On May 22, known across California as “Harvey Milk Day,” the United States Postal Service (USPS) will introduce a new stamp in honor of the homosexual San Francisco city official murdered in 1977 by a city government colleague. The occasion is being celebrated by homosexual activists, and, not surprisingly, the Obama administration, which is set to dedicate the stamp on its first day of issue with a White House ceremony. In 2009 President Obama presented the Medal of Freedom to the late homosexual hero.
“Harvey Milk was a visionary leader who became one of the first openly gay elected officials in the U.S. when he won a seat on the San Francisco Board of Supervisors in 1977,” the USPS crooned in a glowing press release anticipating the new stamp. “Milk’s achievements gave hope and confidence to the Lesbian, Gay, Bisexual, and Transgender (LGBT) community in the United States and elsewhere at a time when the community was encountering widespread hostility and discrimination. Milk believed that government should represent all citizens, ensuring equality and providing needed services.”
But LifeSiteNews.com noted that during his life Milk was notorious for his predatory homosexual behavior, which “led at least two of his young sexual partners to commit suicide — one of them Jack Galen McKinley, a 16-year-old runaway from Maryland.”
Milk’s biographer, fellow homosexual Randy Shilts, noted that the lauded San Francisco activist had more than one relationship with underage boys — a proclivity that would earn Milk the label of “registered sex offender” were he alive today.
Milk had a preference for “boyish-looking men in their late teens and early 20s,” Shilts adoringly wrote, adding that “Harvey always had a penchant for young waifs with substance-abuse problems.”
Another of Milk’s unfortunate victims, noted LifeSiteNews, was 25-year-old Jack Lira, who also committed suicide after being discarded by the homosexual community’s late hero.
Among the conservative leaders opposing the new stamp is the Liberty Counsel’s Matt Barber, who wrote that “while most sexual predators get time in prison and a dishonorable mention on the registry of sex offenders, Harvey Milk got his own California state holiday … and, more recently, his own commemorative postage stamp, awarded by the Obama administration’s USPS.”

## Exercise prompt
In the article about the Harvey Milk stamp, condense the paragraph beginning "Harvey Milk was a visionary leader" into a short bulleted list that keeps its main facts.

## Raw data
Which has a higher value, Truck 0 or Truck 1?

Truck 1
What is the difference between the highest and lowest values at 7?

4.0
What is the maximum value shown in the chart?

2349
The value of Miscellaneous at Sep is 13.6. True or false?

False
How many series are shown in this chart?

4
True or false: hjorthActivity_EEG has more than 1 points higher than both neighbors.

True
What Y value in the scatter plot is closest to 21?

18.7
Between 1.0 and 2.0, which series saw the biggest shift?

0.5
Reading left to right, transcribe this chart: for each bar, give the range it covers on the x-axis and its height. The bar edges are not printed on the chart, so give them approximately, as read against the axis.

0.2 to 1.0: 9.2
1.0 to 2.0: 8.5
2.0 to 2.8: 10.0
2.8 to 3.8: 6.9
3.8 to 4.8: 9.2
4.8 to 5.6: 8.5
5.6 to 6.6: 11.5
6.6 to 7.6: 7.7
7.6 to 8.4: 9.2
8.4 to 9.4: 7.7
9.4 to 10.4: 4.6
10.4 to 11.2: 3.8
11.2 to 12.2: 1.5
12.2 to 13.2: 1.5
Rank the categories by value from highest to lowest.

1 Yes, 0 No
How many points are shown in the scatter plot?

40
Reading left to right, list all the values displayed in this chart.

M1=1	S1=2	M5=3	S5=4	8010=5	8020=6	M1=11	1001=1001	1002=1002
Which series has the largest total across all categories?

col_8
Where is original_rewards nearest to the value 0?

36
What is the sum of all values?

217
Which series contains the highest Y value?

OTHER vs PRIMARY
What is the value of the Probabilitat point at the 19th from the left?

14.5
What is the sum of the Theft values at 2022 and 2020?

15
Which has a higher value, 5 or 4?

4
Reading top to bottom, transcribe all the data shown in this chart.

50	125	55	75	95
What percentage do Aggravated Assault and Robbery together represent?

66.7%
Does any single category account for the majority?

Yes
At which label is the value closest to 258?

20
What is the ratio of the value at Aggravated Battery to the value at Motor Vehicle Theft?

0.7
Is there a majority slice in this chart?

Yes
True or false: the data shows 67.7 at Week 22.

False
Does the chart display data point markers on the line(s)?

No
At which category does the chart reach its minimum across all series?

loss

## Response to the exercise
- A USPS press release anticipating the new stamp described Harvey Milk as a visionary leader.
- It said he became one of the first openly gay elected officials in the U.S. when he won a seat on the San Francisco Board of Supervisors in 1977.
- It said his achievements gave hope and confidence to the LGBT community in the United States and elsewhere when that community faced widespread hostility and discrimination.
- It said Milk believed government should represent all citizens, ensure equality and provide needed services.